PANDANGAN ISLAM TERHADAP MEDIASI DI PENGADILAN DALAM SENGKETA PERDATA
Sakban Lubis;
Abstract
Secara teori mungkin masih benar pandangan, bahwa dalam negaa hukum yang tunduk kepda the rule of law, kedudukan peradilan dianggap sebagai pelaksana kekuasaan kehakiman (judicial power) yang berperan sebagai katup penekan (pressure valve) atas segala pelanggaran hukum dan ketertiban masyarakat.Oleh karena itu, peradilan masih tetap relevan sebagai the last resort atau tempat terakhir mencari kebenaran dan keadilan, sehingga secara teoritis masih diandalkan sebagai badan yang berfungsi dan berperan menegakkan kebenaran dan keadilan (to enforce the truth and justice).Akan tetapi pada praktik lapangan tampak bahwa proses di peradilan tidak efektif (ineffective) dan tidak efisien (inefficient). Penyelesaian perkara membutuhkan waktu yang sangat panjang dan lama. Tidak hanya itu banyak biaya dan tenaga yang harus dikeluarkan hingga sampai mendapatkan putusan peradilan.

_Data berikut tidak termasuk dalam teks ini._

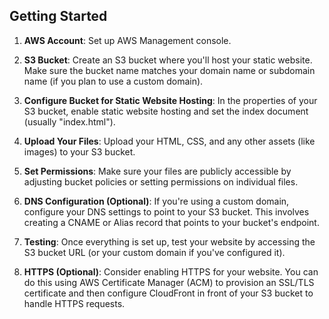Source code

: ## Getting Started

1. **AWS Account**: Set up AWS Management console.

2. **S3 Bucket**: Create an S3 bucket where you'll host your static website. Make sure the bucket name matches your domain name or subdomain name (if you plan to use a custom domain).

3. **Configure Bucket for Static Website Hosting**: In the properties of your S3 bucket, enable static website hosting and set the index document (usually "index.html").

4. **Upload Your Files**: Upload your HTML, CSS, and any other assets (like images) to your S3 bucket.

5. **Set Permissions**: Make sure your files are publicly accessible by adjusting bucket policies or setting permissions on individual files.

6. **DNS Configuration (Optional)**: If you're using a custom domain, configure your DNS settings to point to your S3 bucket. This involves creating a CNAME or Alias record that points to your bucket's endpoint.

7. **Testing**: Once everything is set up, test your website by accessing the S3 bucket URL (or your custom domain if you've configured it).

8. **HTTPS (Optional)**: Consider enabling HTTPS for your website. You can do this using AWS Certificate Manager (ACM) to provision an SSL/TLS certificate and then configure CloudFront in front of your S3 bucket to handle HTTPS requests.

Perjalanan penyelesaian kasus pun masih tetap terjadi apabila salah satu pihak yang dikalahkan kembali akan mengajukan banding dan juga bisa sampai ke tingkat Kasasi dan Peninjauan Kembali (istilah akan hal tersebut adalah bagaikan adventure unto the unknown). Sungguh proses mencari keadilan yang sangat melelahkan.Banyak kritikan dari seluruh dunia terhadap permasalahan yang mereka hadapi ketika berperkara di peradilan, mulai dari penyelesaiannya yang sangat lambat atau buang waktu/ waste of time (hal tersebut terjadi karena akibat sistem pemeriksaannya sangat formalistis (very formalistis), dan juga sangat teknis (very techincal).Untuk itu diperlukan solusi terhadap permasalahan yang dihadapi mereka yang sedang bersengketa. Untuk itu PERMA No. 1 Tahun 2008 sebagai produk dari Mahkamah Agung membuat semacam peraturan bagi setiap pengadilan di bawah naungan Mahkamah Agung untuk menjalankan mediasi sebelum pihak berperkara lebih lanjut dalam persidangan di hadapan Majelis Hakim di suatu peradilan.